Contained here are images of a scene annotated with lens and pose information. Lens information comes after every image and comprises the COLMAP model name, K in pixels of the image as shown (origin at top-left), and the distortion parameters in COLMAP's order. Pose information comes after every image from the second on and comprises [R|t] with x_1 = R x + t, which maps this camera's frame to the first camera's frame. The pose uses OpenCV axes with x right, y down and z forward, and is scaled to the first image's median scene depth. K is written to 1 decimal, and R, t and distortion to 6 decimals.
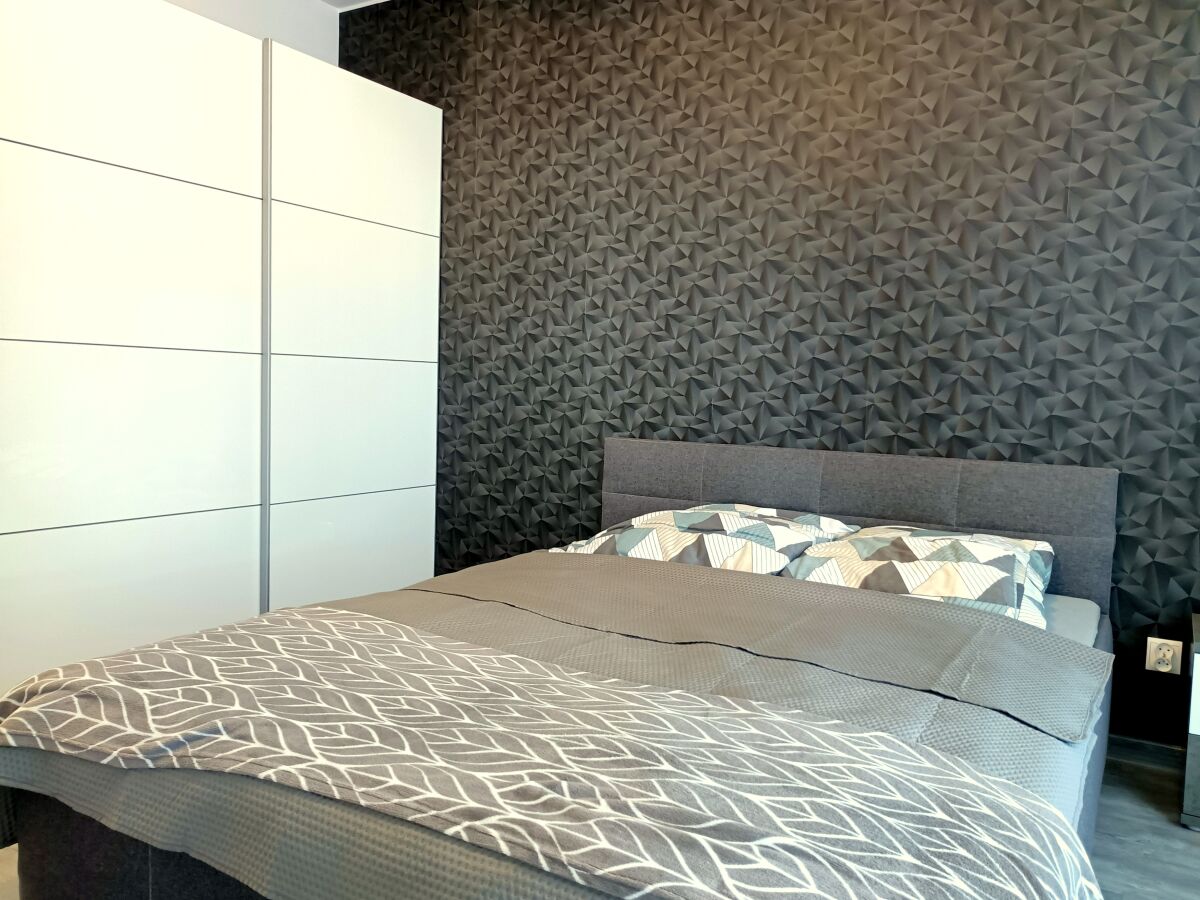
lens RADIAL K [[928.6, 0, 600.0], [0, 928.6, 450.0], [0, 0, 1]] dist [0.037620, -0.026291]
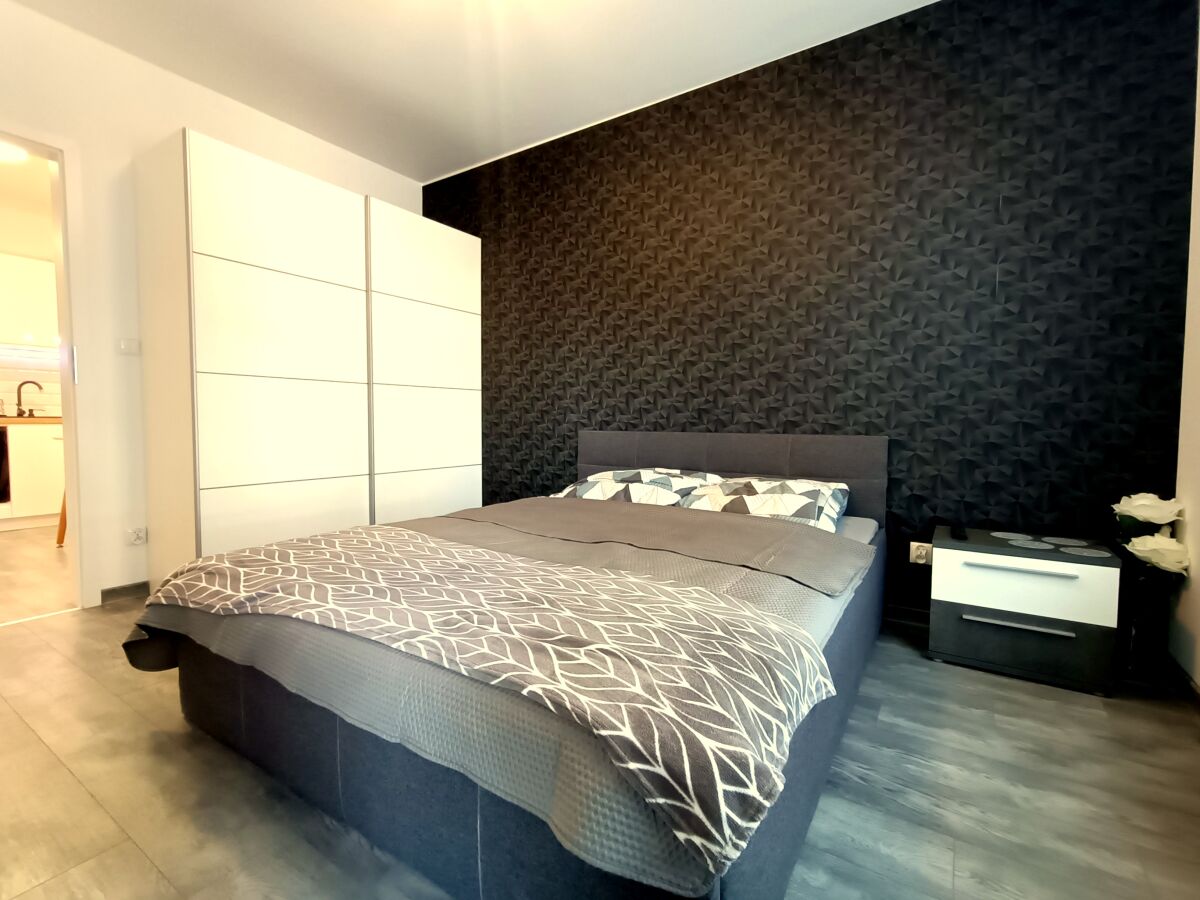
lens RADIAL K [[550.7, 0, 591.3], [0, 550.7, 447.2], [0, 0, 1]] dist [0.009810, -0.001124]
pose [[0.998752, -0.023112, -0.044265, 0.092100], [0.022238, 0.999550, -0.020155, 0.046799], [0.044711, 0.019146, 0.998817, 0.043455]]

=======

--- INSTRUCTIONS TO FOLLOW ---
With pictures excluded, the data must be transcribed in full and to the letter.

--- EXERCISE ANSWER ---
Contained here are images of a scene annotated with lens and pose information. Lens information comes after every image and comprises the COLMAP model name, K in pixels of the image as shown (origin at top-left), and the distortion parameters in COLMAP's order. Pose information comes after every image from the second on and comprises [R|t] with x_1 = R x + t, which maps this camera's frame to the first camera's frame. The pose uses OpenCV axes with x right, y down and z forward, and is scaled to the first image's median scene depth. K is written to 1 decimal, and R, t and distortion to 6 decimals.
lens RADIAL K [[928.6, 0, 600.0], [0, 928.6, 450.0], [0, 0, 1]] dist [0.037620, -0.026291]
lens RADIAL K [[550.7, 0, 591.3], [0, 550.7, 447.2], [0, 0, 1]] dist [0.009810, -0.001124]
pose [[0.998752, -0.023112, -0.044265, 0.092100], [0.022238, 0.999550, -0.020155, 0.046799], [0.044711, 0.019146, 0.998817, 0.043455]]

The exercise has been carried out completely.